Would you write out every entry exactly, but without the pictures?

(Task inputs)

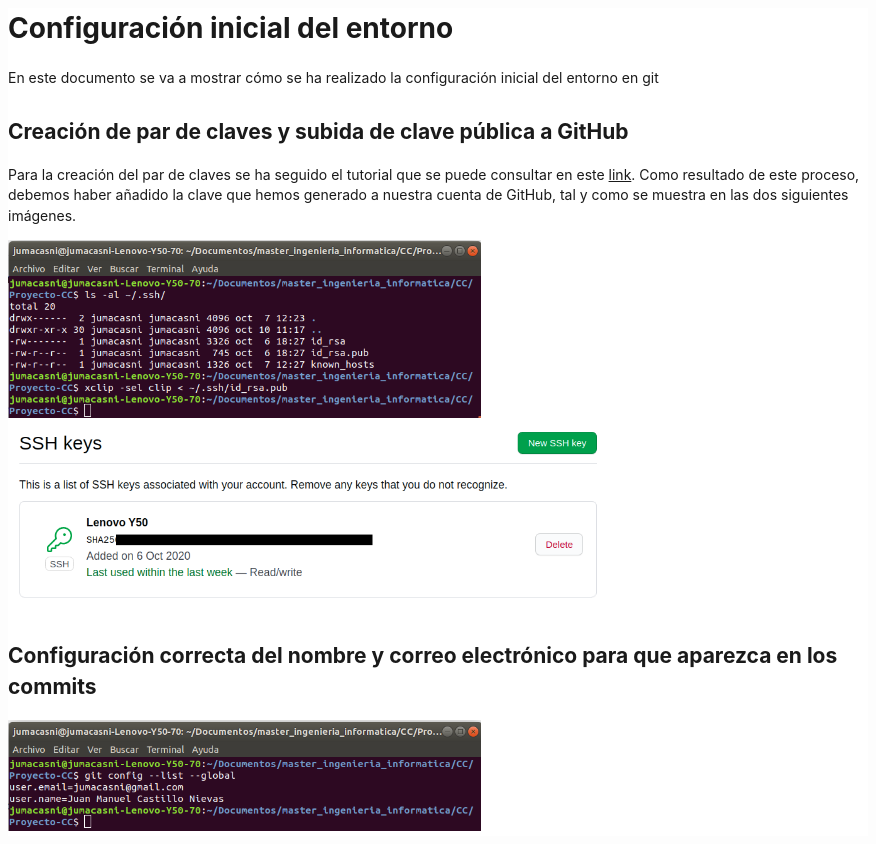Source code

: # Configuración inicial del entorno

En este documento se va a mostrar cómo se ha realizado la configuración inicial del entorno en git

## Creación de par de claves y subida de clave pública a GitHub

Para la creación del par de claves se ha seguido el tutorial que se puede consultar en este [link](https://docs.github.com/en/free-pro-team@latest/github/authenticating-to-github/generating-a-new-ssh-key-and-adding-it-to-the-ssh-agent). Como resultado de este proceso, debemos haber añadido la clave que hemos generado a nuestra cuenta de GitHub, tal y como se muestra en las dos siguientes imágenes.

<img src="https://github.com/Jumacasni/Proyecto-CC/blob/main/docs/img/imagen1.png" width="55%" height="55%">

<img src="https://github.com/Jumacasni/Proyecto-CC/blob/main/docs/img/imagen2.png" width="70%" height="70%">

## Configuración correcta del nombre y correo electrónico para que aparezca en los commits

<img src="https://github.com/Jumacasni/Proyecto-CC/blob/main/docs/img/imagen3.png" width="55%" height="55%">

(End Task inputs)

* Task result
Source code

: # Configuración inicial del entorno

En este documento se va a mostrar cómo se ha realizado la configuración inicial del entorno en git

## Creación de par de claves y subida de clave pública a GitHub

Para la creación del par de claves se ha seguido el tutorial que se puede consultar en este [link](https://docs.github.com/en/free-pro-team@latest/github/authenticating-to-github/generating-a-new-ssh-key-and-adding-it-to-the-ssh-agent). Como resultado de este proceso, debemos haber añadido la clave que hemos generado a nuestra cuenta de GitHub, tal y como se muestra en las dos siguientes imágenes.

<img src="https://github.com/Jumacasni/Proyecto-CC/blob/main/docs/img/imagen1.png" width="55%" height="55%">

<img src="https://github.com/Jumacasni/Proyecto-CC/blob/main/docs/img/imagen2.png" width="70%" height="70%">

## Configuración correcta del nombre y correo electrónico para que aparezca en los commits

<img src="https://github.com/Jumacasni/Proyecto-CC/blob/main/docs/img/imagen3.png" width="55%" height="55%">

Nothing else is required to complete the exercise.